Let's add some more non-linearly transformed features using *basis functions*!
For example, 
$$\phi_1(x) = x^2 \qquad \text{and} \qquad \phi_5(x) = \exp\left(\frac{-(x - 1)^2}{2\sigma^2}\right)$$

In [None]:
sigma = 1.

basis_functions = [
    # Polynomial basis functions
    lambda x: x ** 2,
    lambda x: x ** 3,
    lambda x: x ** 4,
    lambda x: x ** 5,

    # Radial Basis Functions
    lambda x: np.exp(-((x - 1) ** 2) / (2 * sigma ** 2)),
    lambda x: np.exp(-((x - 3) ** 2) / (2 * sigma ** 2)),
    lambda x: np.exp(-((x - 5) ** 2) / (2 * sigma ** 2)),
    lambda x: np.exp(-((x - 7) ** 2) / (2 * sigma ** 2)),
    lambda x: np.exp(-((x - 9) ** 2) / (2 * sigma ** 2)),
]

In [None]:
def add_basis_function_features(X: np.ndarray):
    X_nonlin_features = []
    for basis_fn in basis_functions:
        X_nonlin_features.append(basis_fn(X))
    
    X_nonlin_features = np.hstack(X_nonlin_features)
    return np.hstack([X, X_nonlin_features])

In [None]:
X_train_augmented_basis = add_basis_function_features(X_train_augmented.to_numpy())
X_val_augmented_basis = add_basis_function_features(X_val_augmented.to_numpy())
X_test_augmented_basis = add_basis_function_features(X_test_augmented.to_numpy())

In [None]:
X_train_augmented_basis.shape

In [None]:
theta_star_3 = compute_theta_star_and_losses(X_train_augmented_basis, y_train, X_val_augmented_basis, y_val)

In [None]:
y_pred_val_3 = X_val_augmented_basis @ theta_star_3
plot_true_vs_pred(y_true=y_val, y_pred=y_pred_val_3)

# Model Selection

So, which of the four models do we finally choose?

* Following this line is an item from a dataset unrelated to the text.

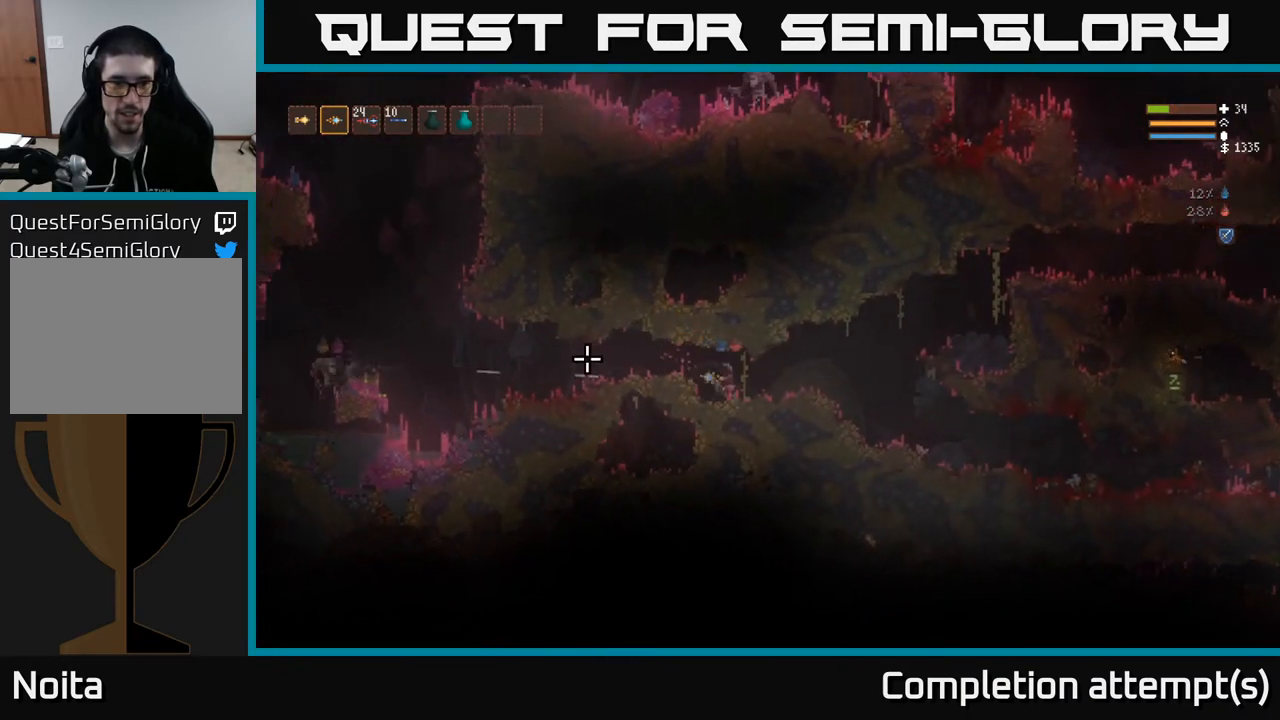
{"buttons": [], "left_stick": "center", "right_stick": "left", "events": [[67, "left_stick", "center"]]}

+ $f_{\theta_0^*}(\text{MedInc})$ with $R^2 = 0.48$ and $RMSE = 0.83$
    + Too simple, underfitting
+ $f_{\theta_1^*}(\text{MedInc}, \text{Lat}, \text{Lon})$ with $R^2 = 0.59$ and $RMSE = 0.75$
    + Decent fit, still simple and interpretable
+ $f_{\theta_2^*}(\text{MedInc}, \text{Lat}, \text{Lon})$ with $R^2 = 0.60$ and $RMSE = 0.73$
    + Decent fit, includes manual feature engineering, but is still interpretable
+ $f_{\theta_3^*}(\text{MedInc}, \text{Lat}, \text{Lon})$ with $R^2 = 0.64$ and $RMSE = 0.69$
    + Best fit, but is less interpretable (more complex)

Let's pick the third model $f_{\theta_2^*}(\text{MedInc}, \text{Lat}, \text{Lon})$ as our final model and calculate the test set performance.

In [None]:
y_pred_test = X_test_augmented @ theta_star_2
plot_true_vs_pred(y_true=y_test, y_pred=y_pred_test)

**Important**: We do not touch the test set until the very end of our model selection process!

We don't want to use the test set to make *any* decisions about our model. It should only be used to assess the final model performance.